The problem is that there’s a lot of literature about finance.  You could read for days. And startup people are smart people, and they feel like they know something once they’ve read some of the “authoritative” literature on the subject.

You don’t. So please stop. It makes me want to punch myself. Or you.

* Note: I’m not defending the SEC. “Dissolve them” is a childish response. Hey mathbabe, do you think the SEC does anything else that might have value? Do you think we’d really be better off with no SEC tomorrow? It’s really easy to nitpick and find SOMETHING wrong in any organization.

Startup = Growth

Paul Graham’s recent post, Startup = Growth, raises interesting questions about what makes a startup a startup.  The HN thread is interesting, as usual, but I feel like (also, as usual), they’re nitpicking about the wrong things.

The most prominent discussion thread debates whether or not PG’s definition of “startup” is too narrow.
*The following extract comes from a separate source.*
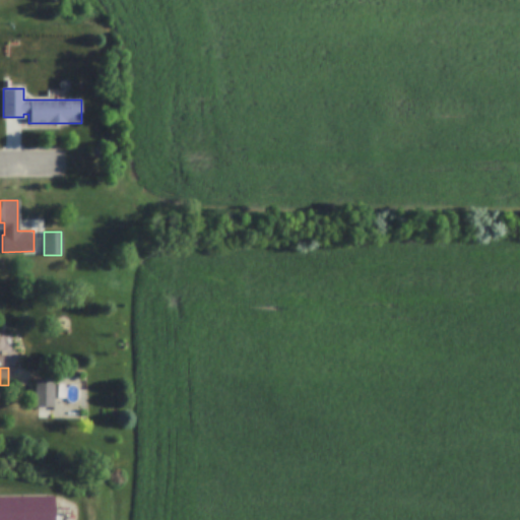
[(36,379),(54,379),(54,394),(62,394),(62,402),(54,402),(54,406),(36,406),(36,379)]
The actual fun things in the article are:

1. PG gives us a NUMBER to shoot for. 7%/week growth. Love that he put out a number.  Also makes an interesting point about constant _rate_ growth rather than constant _user_ growth — Incidentally this probably makes MOST HN people firmly in the camp of “not a startup”

2. Claim that VC’s invest in startups because its too easy for small business owners to craft situations that don’t align investor and founder incentives, but its virtually impossible for  VC’s to invest in high _growth_ startups and lose. This is a stupid argument.

Who cares if PG’s definition of startup makes your company not a startup or if you think “startup” should mean something else.  It’s just a word and it doesn’t matter if you’re working on a startup or a small business, as long as it motivates *you*.